Using derivative rules to search large quantities of data costs a lot of time. No matter how advanced the algorithm is, the data always has to be searched multiple times. That aside, even when using known experience rules, the process is easily affected by the starting values given to the algorithm. When using experience rules (also called supervised rules induction), there’s always a chance that the business rules are inconsistent or incomplete. Business Analytics software can’t always catch this, so it’s difficult to check a large amount of experience rules for errors. Using incorrect search rules returns wrong results that aren’t immediately detectable. The takeaway is that checking that the rules are correct, complete, and consistent, is the most important aspect when using this technique.

There are objections

Given the possible problems using experience rules, the option of deducing rules directly from the information seems like a more reliable choice. But doing so also comes with some objections. Even in this case, the results can be influenced by setting the threshold:

  • Threshold too low: Causes too many search terms to be factored into the analysis. The result is a large amount of search parameters.

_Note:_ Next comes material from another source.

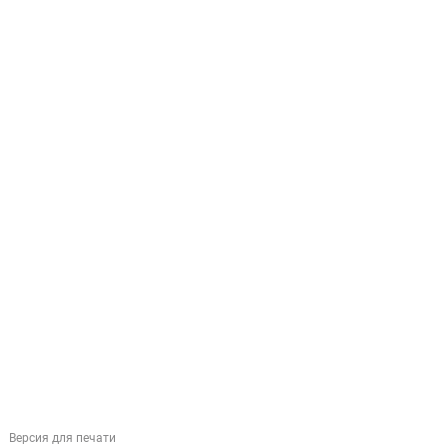
Версия для печати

In the earlier example, a threshold of 3 would cause the products jam, cake, and chocolate sprinkles to be factored in, which would make the search take eight times as long. On top of that this would produce such a detailed answer that the probability of useful solutions would become very small.
  • Threshold too high: This means you can use very few search terms. The system will only generate a few business rules. This means you can only find the simplest, most obvious solutions. These are usually the solutions you could arrive at by using common sense.  In the earlier example, a threshold of 7 would only show the terms bread and butter. From this, you could deduce that someone who buys bread is also likely to buy butter. You can come up with a rule like this without using a Big Data analysis.

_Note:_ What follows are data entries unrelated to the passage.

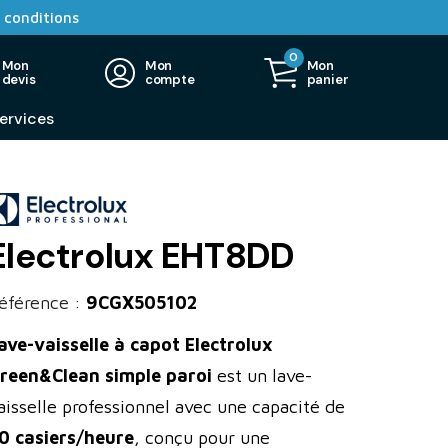
 conditions
0
Mon
Mon
Mon
devis
compte
panier
ervices
Electrolux EHT8DD
éférence :
9CGX505102
ave-vaisselle à capot Electrolux
reen&Clean simple paroi
est un lave-
aisselle professionnel avec une capacité de
0 casiers/heure
, conçu pour une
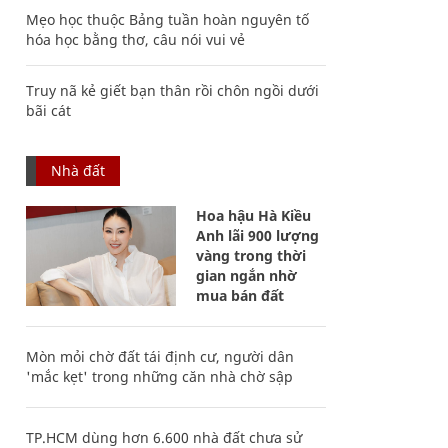
Mẹo học thuộc Bảng tuần hoàn nguyên tố
hóa học bằng thơ, câu nói vui vẻ
Truy nã kẻ giết bạn thân rồi chôn ngồi dưới
bãi cát
Nhà đất
Hoa hậu Hà Kiều
Anh lãi 900 lượng
vàng trong thời
gian ngắn nhờ
mua bán đất
Mòn mỏi chờ đất tái định cư, người dân
'mắc kẹt' trong những căn nhà chờ sập
TP.HCM dùng hơn 6.600 nhà đất chưa sử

There are also methods to test the reliability and validity of rules. These tests are a necessity for any professional application of rule induction. You can test if you chose the correct thresholds, among other things.

Decision tree versus rule deduction

There are similarities between using a decision tree and deducing rules. Both methods employ a series of choices. Yet there is an important difference between both methods. That’s why they can coexist:

  • Decision tree: Divides a set of data in two per selection moment. This process is then repeated with every set until the decision tree has reached its end. Also, the tree structure is entirely dependent on how the (human) programmer builds it.
  • Business rules: Creates a combination of different choices that you can use simultaneously, possibly in combination. This makes it possible to base a decision on different factors in one rule. Another difference is that the final rules are determined by software, regardless of the way they were created.

In general, a decision tree is used when the division across multiple alternatives is set in stone. Business rules are used when applying existing knowledge to a data set, or when it’s necessary to discover (hidden) patterns in data. This last aspect makes rule induction a real data mining technique. Why? Because the data speaks for itself.